4. The absence of entertainment

One of my old ministry apprentices used to warn us often of the dangers of entertainment. He had a point. He’d love Mandritsara. I didn’t. If I stayed there any longer than the week I was there, I’d get bored. There’s nothing to do. I’m exaggerating to make a point. But there’s not a whole load to do. The team work hard in the hospital. They drop and pick up the kids from school. They eat meals together and meet to study God’s word together. That’s all terrific. But you can’t go swimming.

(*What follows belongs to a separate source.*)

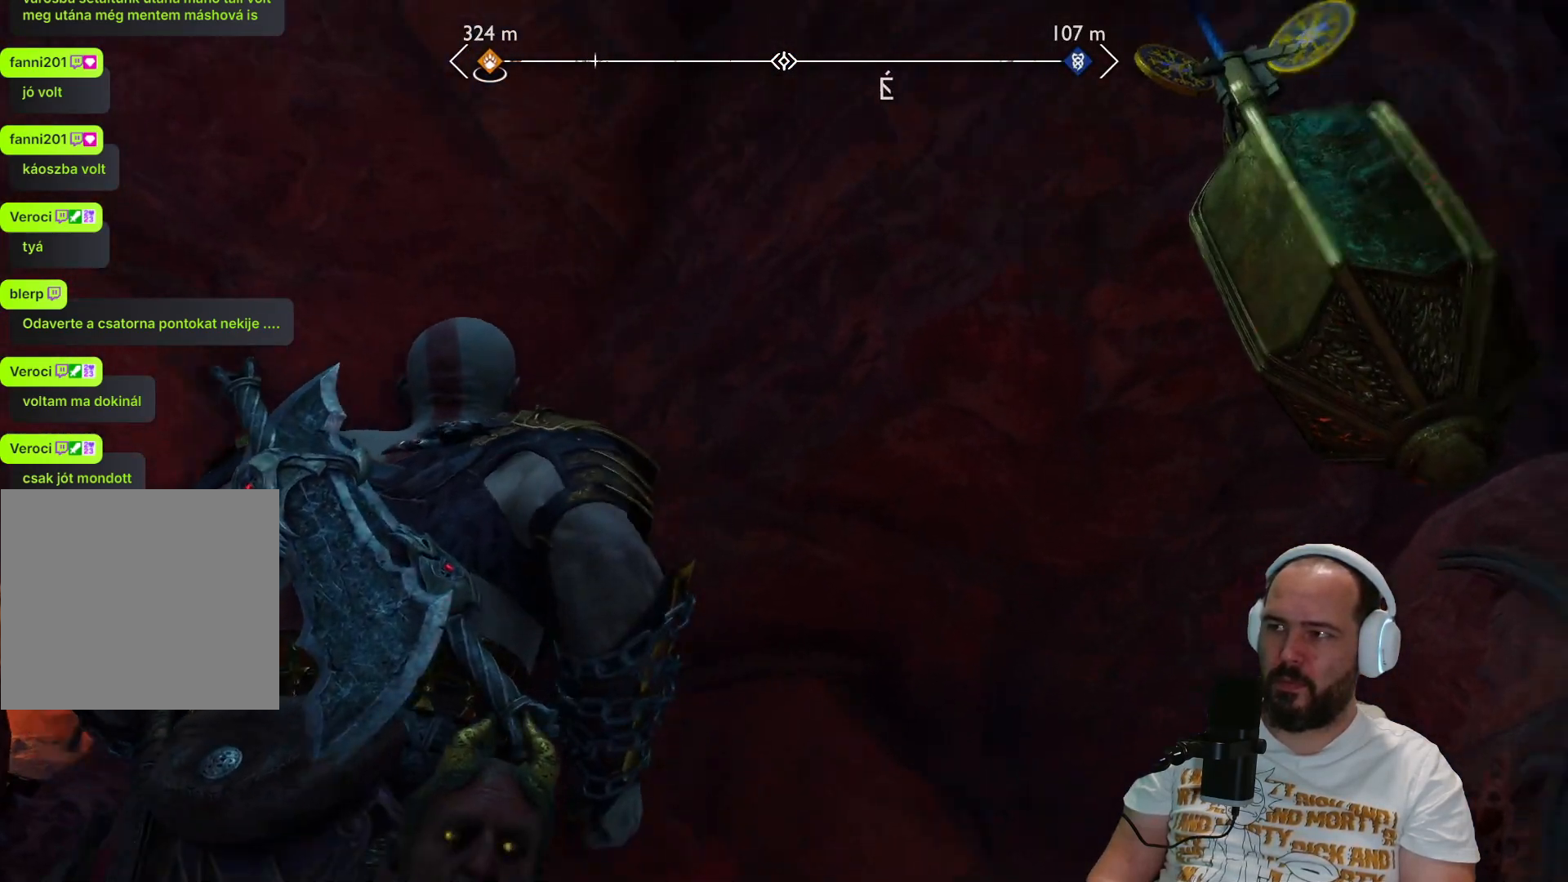
{"buttons": [], "left_stick": "down-left", "right_stick": "center", "events": [[33, "right_stick", "center"], [117, "TRIANGLE", "down"], [283, "TRIANGLE", "up"], [483, "left_stick", "down-left"]]}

There’s no adventure playground. The nearest Pizza Express is miles away. And the only sporting facility (if you can call it that) is the footy pitch in town. I guess, if you were so minded, you could go mountain biking. You could read a lot. And some of the guys chew up DVD box sets for fun. But they were desperate to get to Ille Ste Marie, just for a break. And that brought home to me how demanding life in the compound is.

And so, it makes you wonder why they put up with it all. Why don’t they just come home? On balance, life is easier here. It’s because of their gospel convictions. They’re utterly persuaded that the Malagasy people will be lost without Christ. And they’re right. And it’s that unshakeable belief that drives their sacrifice. And I’m determined not to let the challenge of their example pass too quickly.